For legendary Americana fare in the heart of east Tennessee, take your appetite to Label. Their menu features an eclectic variety of cuisine to satisfy a wide variety of tastes; find seared steaks and unique burgers to fresh seafood and made-to-order sushi. After a satisfying meal and a patio that faces the city’s charming downtown, it may come as no surprise that Label was once voted the best restaurant in Johnson City!

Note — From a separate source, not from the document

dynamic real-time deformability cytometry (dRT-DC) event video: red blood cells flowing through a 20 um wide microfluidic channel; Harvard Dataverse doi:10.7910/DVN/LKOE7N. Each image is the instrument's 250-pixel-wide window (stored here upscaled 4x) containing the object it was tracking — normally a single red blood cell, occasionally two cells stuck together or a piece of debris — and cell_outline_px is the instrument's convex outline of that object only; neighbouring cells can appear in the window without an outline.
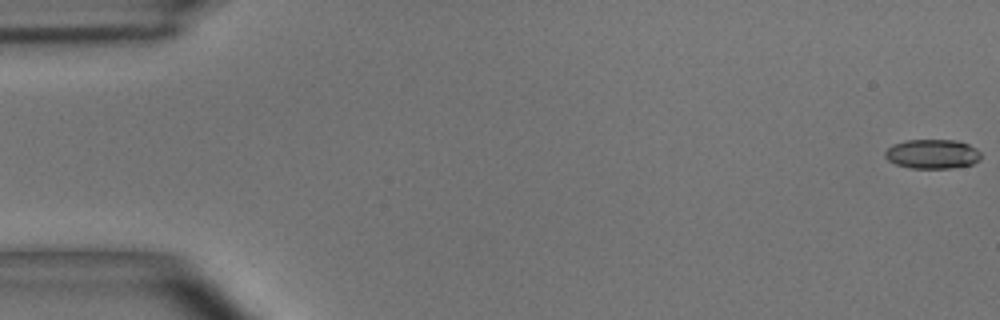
{"species": "common noctule bat (a hibernating species)", "species_latin": "Nyctalus noctula", "temperature_condition": "room temperature", "stored_images_in_passage": 55, "camera_frame_rate_fps": 3000, "um_per_image_px": 0.085, "animal": {"sex": "male", "body_mass_g": 15.6}, "frame": {"image": 1, "passage_image": 1, "time_ms": 0.0, "image_size_px": [1000, 320], "cell_outline_px": [[980, 160], [972, 164], [952, 168], [912, 168], [896, 164], [888, 160], [884, 156], [884, 152], [892, 144], [904, 140], [956, 140], [968, 144], [976, 148], [980, 152]], "centroid_in_image_um": [79.24, 13.08], "position_along_channel_um": 5.8, "area_um2": 16.47}}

Or to really delve into the kind of comfort food this corner of the south has to offer, grab a table at Main Street Café – located in Jonesborough. Enjoy a belly-pleasing array of hearty deli sandwiches, fresh soups, picnic salads, and more. And – al fresco dining? Absolutely; they’ve significantly expanded their patio to better accommodate a higher number of patrons.
For all of you Tex-Mex enthusiasts, Kingsport’s new(ish) eatery should catch your attention. Fusion, a great blend of Southwest favorites, features all of the usual suspects: tacos, sandwiches, enchiladas, and more … with an extensive drink menu to round it all out. Like guac? Order a bowl and they’ll make it right in front of you!
If the weather is cooperating, head to downtown Johnson City’s own Watauga Brewing Company. Grab a pint and enjoy the city from above: the building boasts three stories, the highest of which is a spacious rooftop bar and patio. And they’ve got beer for any kind of brew lover – from hazy ales to dark stouts.
If liquor is more to your liking, swing by one of the area’s nearby distilleries for a quick tasting and a bottle to go. Lost State Distillery, located in Bristol, features everything from bourbon to rum to gin to – yes – cinnamon maple whiskey! Or if you’re in the Jonesborough area, I would highly recommend popping up the hill past Main Street to Tennessee Hills Distillery. This locally owned business boasts a huge array of whiskeys; particularly appealing to those who like a little flavor in their sips (lavender lemon, pecan pie, or blood orange and honey, anyone?).
Even with socially distant considerations, this bordering-Virginia section of Tennessee is friendly and welcoming to guests from all over. It has plenty of diversions for your cooped-up brain, and is close enough for a long weekend trip – but has enough to fill a week-long getaway.
Hey, your house sure could use the break.